» **Task details**
From the records below, please return each line that holds the word "input".

» **Record extracts**

Segment Open

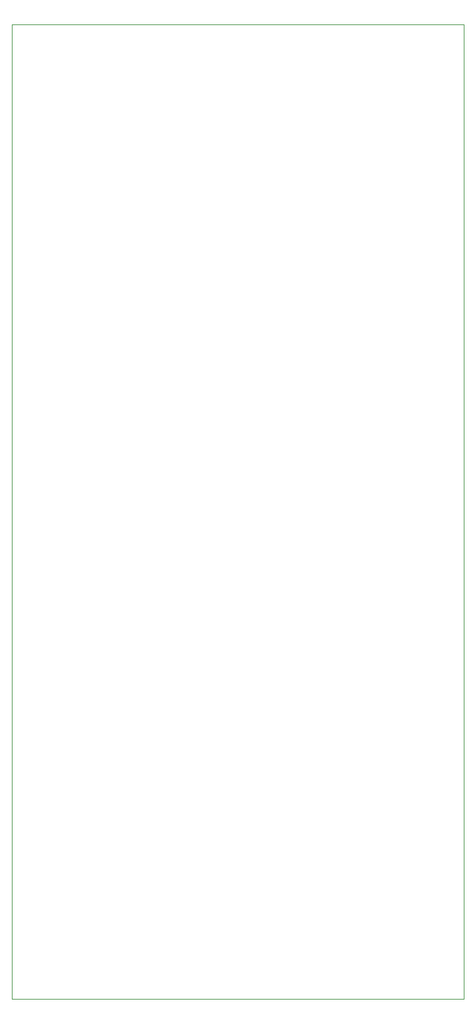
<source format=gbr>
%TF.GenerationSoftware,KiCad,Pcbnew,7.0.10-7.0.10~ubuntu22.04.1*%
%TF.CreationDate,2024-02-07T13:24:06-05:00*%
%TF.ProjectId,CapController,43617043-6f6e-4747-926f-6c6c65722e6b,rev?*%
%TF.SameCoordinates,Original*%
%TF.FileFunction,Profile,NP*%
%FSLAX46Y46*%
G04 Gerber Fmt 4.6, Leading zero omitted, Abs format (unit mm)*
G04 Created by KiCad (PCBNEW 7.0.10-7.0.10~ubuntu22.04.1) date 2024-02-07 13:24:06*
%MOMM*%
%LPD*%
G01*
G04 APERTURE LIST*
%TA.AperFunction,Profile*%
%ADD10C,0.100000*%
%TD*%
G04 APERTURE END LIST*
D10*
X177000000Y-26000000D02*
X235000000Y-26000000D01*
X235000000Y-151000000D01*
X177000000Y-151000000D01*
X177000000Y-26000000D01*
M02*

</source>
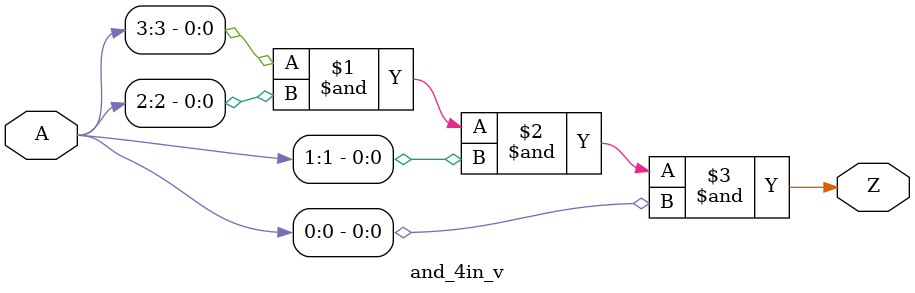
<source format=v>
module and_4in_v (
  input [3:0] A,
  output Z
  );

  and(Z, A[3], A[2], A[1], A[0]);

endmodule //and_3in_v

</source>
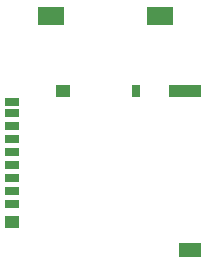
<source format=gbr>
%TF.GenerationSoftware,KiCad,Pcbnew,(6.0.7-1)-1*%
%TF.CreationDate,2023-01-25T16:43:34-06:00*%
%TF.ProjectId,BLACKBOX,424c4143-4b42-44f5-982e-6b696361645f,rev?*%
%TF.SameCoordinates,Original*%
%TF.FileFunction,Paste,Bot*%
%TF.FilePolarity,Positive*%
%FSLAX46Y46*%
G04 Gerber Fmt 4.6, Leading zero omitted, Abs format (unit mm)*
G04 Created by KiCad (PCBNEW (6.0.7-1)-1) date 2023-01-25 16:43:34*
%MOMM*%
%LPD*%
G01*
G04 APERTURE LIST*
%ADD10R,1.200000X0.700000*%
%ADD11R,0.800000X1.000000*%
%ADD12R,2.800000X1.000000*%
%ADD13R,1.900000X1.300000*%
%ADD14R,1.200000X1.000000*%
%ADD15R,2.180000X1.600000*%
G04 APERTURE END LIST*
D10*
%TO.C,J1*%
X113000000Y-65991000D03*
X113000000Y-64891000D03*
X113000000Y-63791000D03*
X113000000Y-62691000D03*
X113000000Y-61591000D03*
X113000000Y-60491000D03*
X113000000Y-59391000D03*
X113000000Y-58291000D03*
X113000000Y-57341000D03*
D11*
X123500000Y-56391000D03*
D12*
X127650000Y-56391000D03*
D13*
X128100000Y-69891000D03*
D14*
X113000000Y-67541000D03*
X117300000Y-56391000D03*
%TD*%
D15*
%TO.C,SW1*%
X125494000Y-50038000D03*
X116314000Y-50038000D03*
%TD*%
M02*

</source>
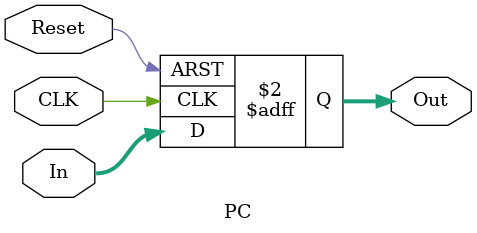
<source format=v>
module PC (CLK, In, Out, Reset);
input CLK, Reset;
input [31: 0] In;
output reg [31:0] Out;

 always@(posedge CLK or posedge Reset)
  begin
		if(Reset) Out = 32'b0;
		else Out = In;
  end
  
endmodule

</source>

Segment Closed

» **Response to the task**
  input [3:0] A,
input CLK, Reset;
input [31: 0] In;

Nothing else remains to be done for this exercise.